(Beginning of RECORD EXTRACTS)

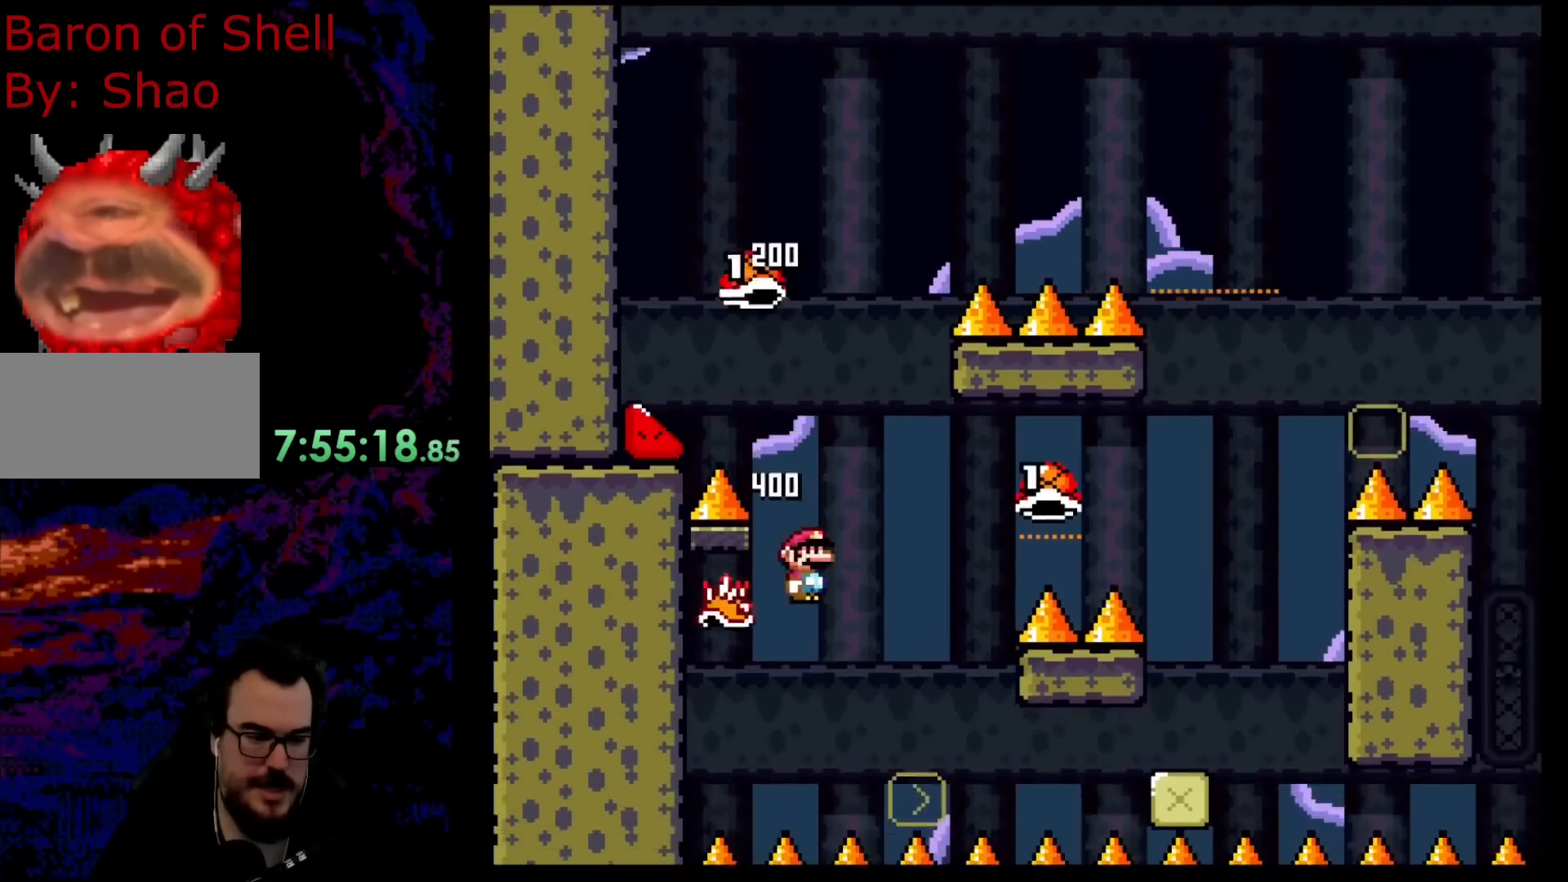
{"buttons": ["B", "Y", "DPAD_RIGHT"], "events": [[83, "DPAD_RIGHT", "down"], [317, "X", "down"], [383, "B", "down"], [400, "Y", "down"], [433, "A", "up"], [467, "X", "up"]]}
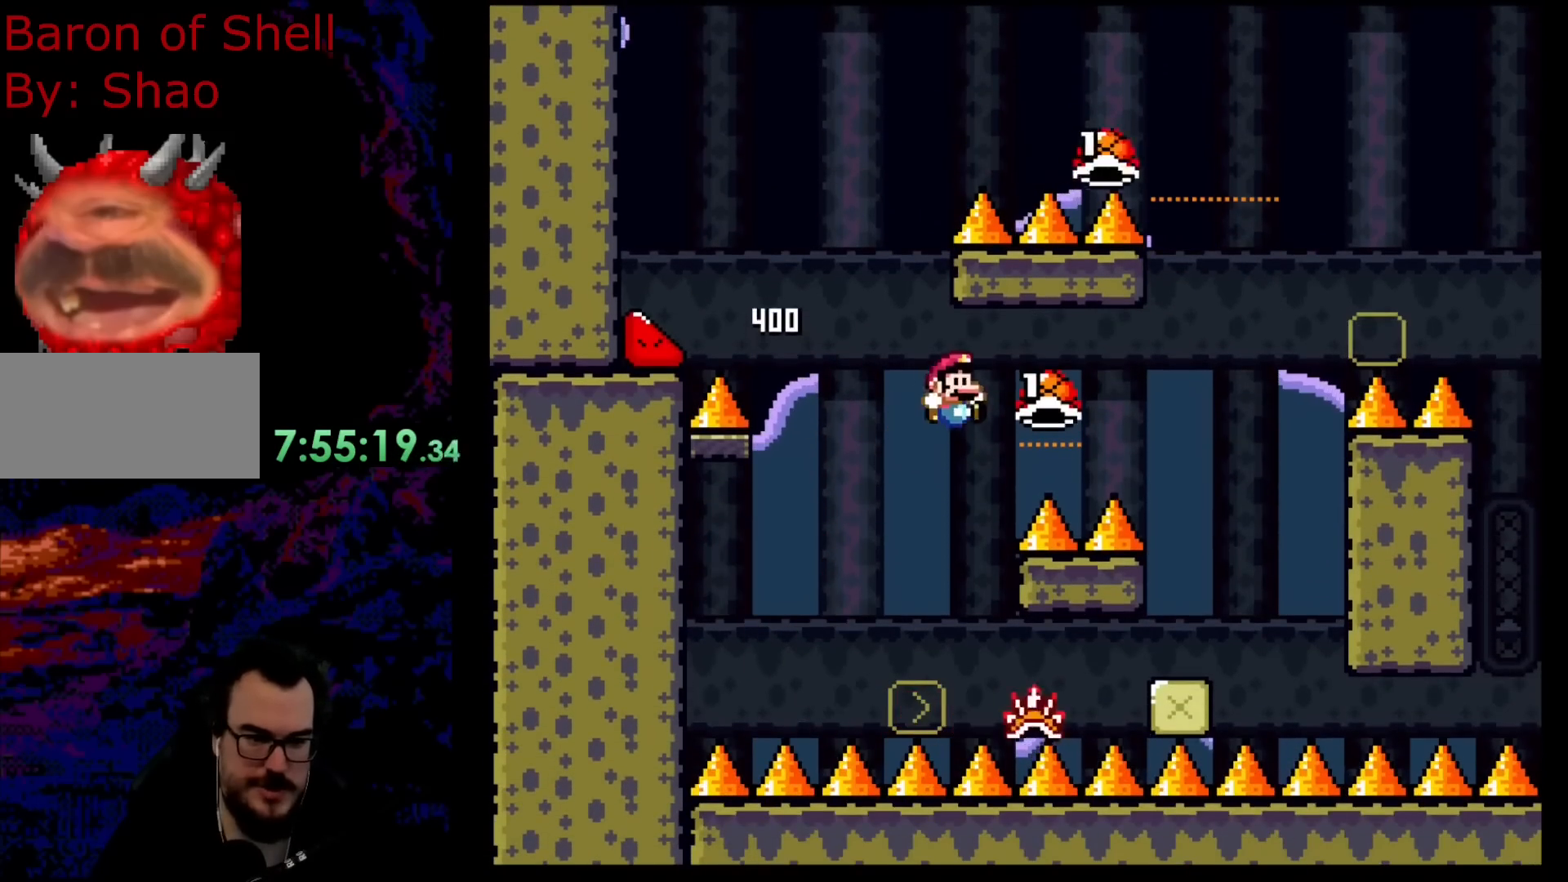
{"buttons": ["B", "Y", "DPAD_RIGHT"], "events": [[183, "Y", "up"], [250, "B", "up"], [283, "B", "down"], [350, "Y", "down"]]}
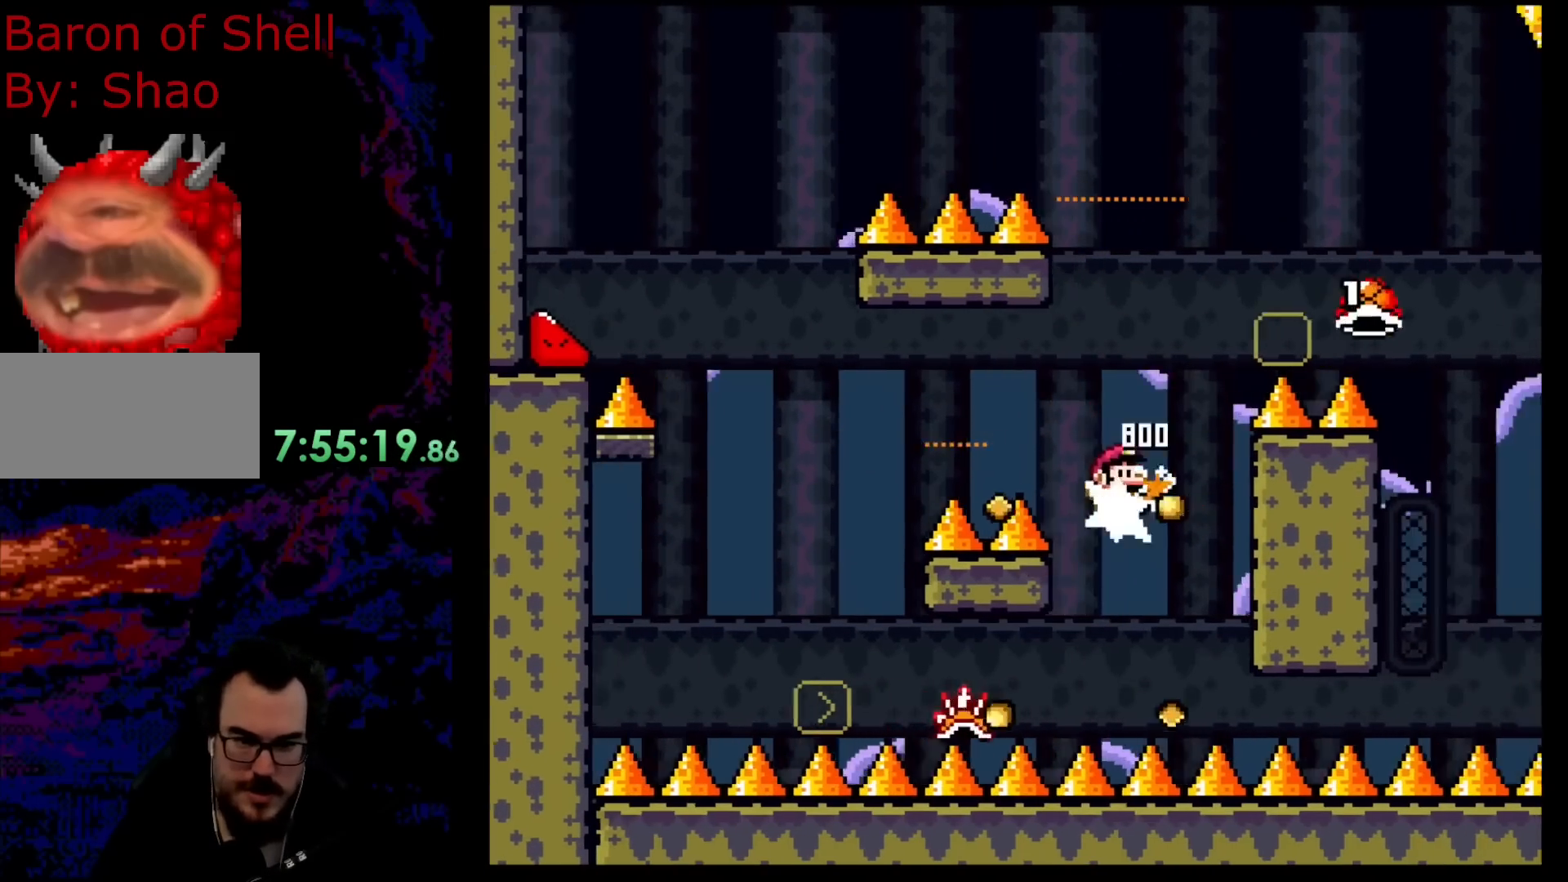
{"buttons": ["Y", "DPAD_RIGHT"], "events": [[400, "B", "up"]]}
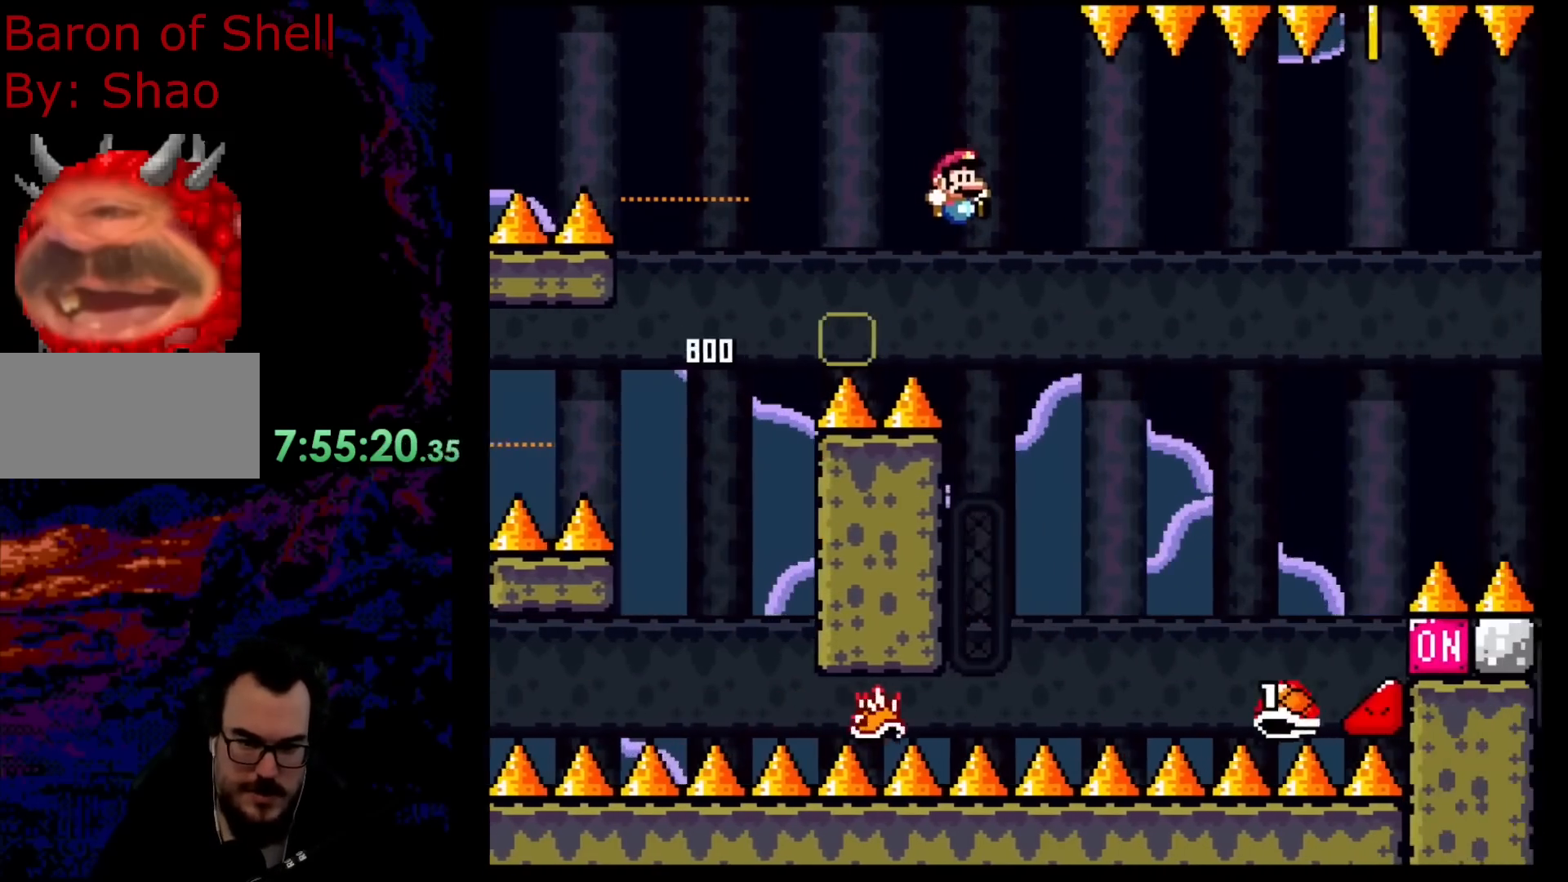
{"buttons": ["Y", "DPAD_LEFT"], "events": [[33, "B", "down"], [367, "DPAD_DOWN", "down"], [383, "DPAD_LEFT", "down"], [383, "DPAD_RIGHT", "up"], [400, "DPAD_DOWN", "up"], [483, "B", "up"]]}
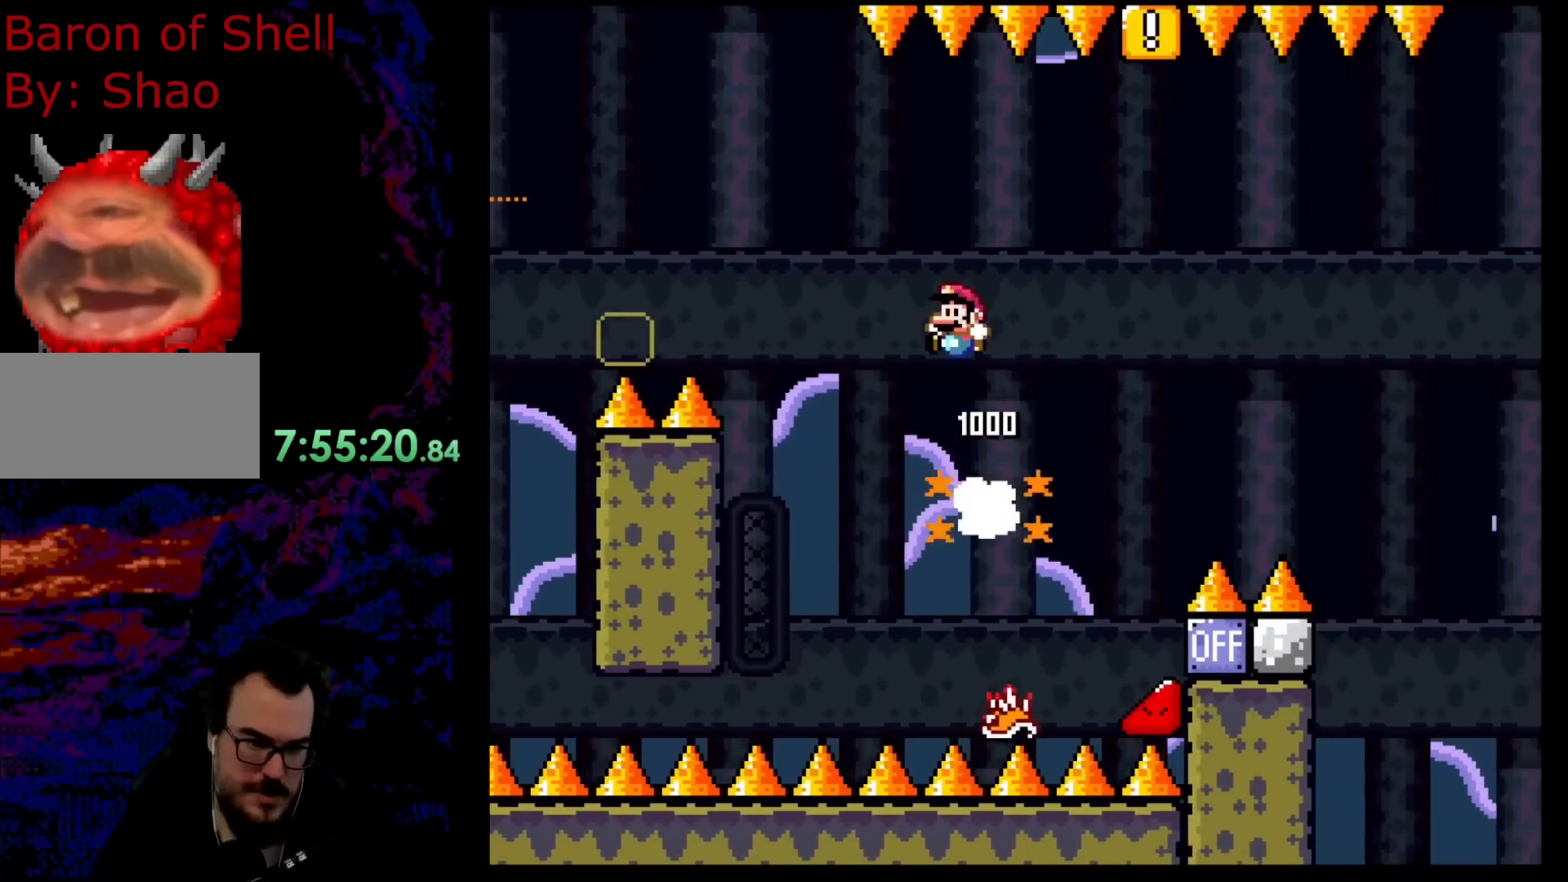
{"buttons": ["A", "X", "DPAD_RIGHT"], "events": [[50, "X", "down"], [50, "Y", "up"], [83, "DPAD_LEFT", "up"], [183, "DPAD_RIGHT", "down"], [317, "A", "down"]]}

(End of RECORD EXTRACTS)

### EXERCISE PROMPT
Go through the listing above and retype each line exactly, apart from the pictures.

### ANSWER TO THIS EXERCISE
{"buttons": ["B", "Y", "DPAD_RIGHT"], "events": [[83, "DPAD_RIGHT", "down"], [317, "X", "down"], [383, "B", "down"], [400, "Y", "down"], [433, "A", "up"], [467, "X", "up"]]}
{"buttons": ["B", "Y", "DPAD_RIGHT"], "events": [[183, "Y", "up"], [250, "B", "up"], [283, "B", "down"], [350, "Y", "down"]]}
{"buttons": ["Y", "DPAD_RIGHT"], "events": [[400, "B", "up"]]}
{"buttons": ["Y", "DPAD_LEFT"], "events": [[33, "B", "down"], [367, "DPAD_DOWN", "down"], [383, "DPAD_LEFT", "down"], [383, "DPAD_RIGHT", "up"], [400, "DPAD_DOWN", "up"], [483, "B", "up"]]}
{"buttons": ["A", "X", "DPAD_RIGHT"], "events": [[50, "X", "down"], [50, "Y", "up"], [83, "DPAD_LEFT", "up"], [183, "DPAD_RIGHT", "down"], [317, "A", "down"]]}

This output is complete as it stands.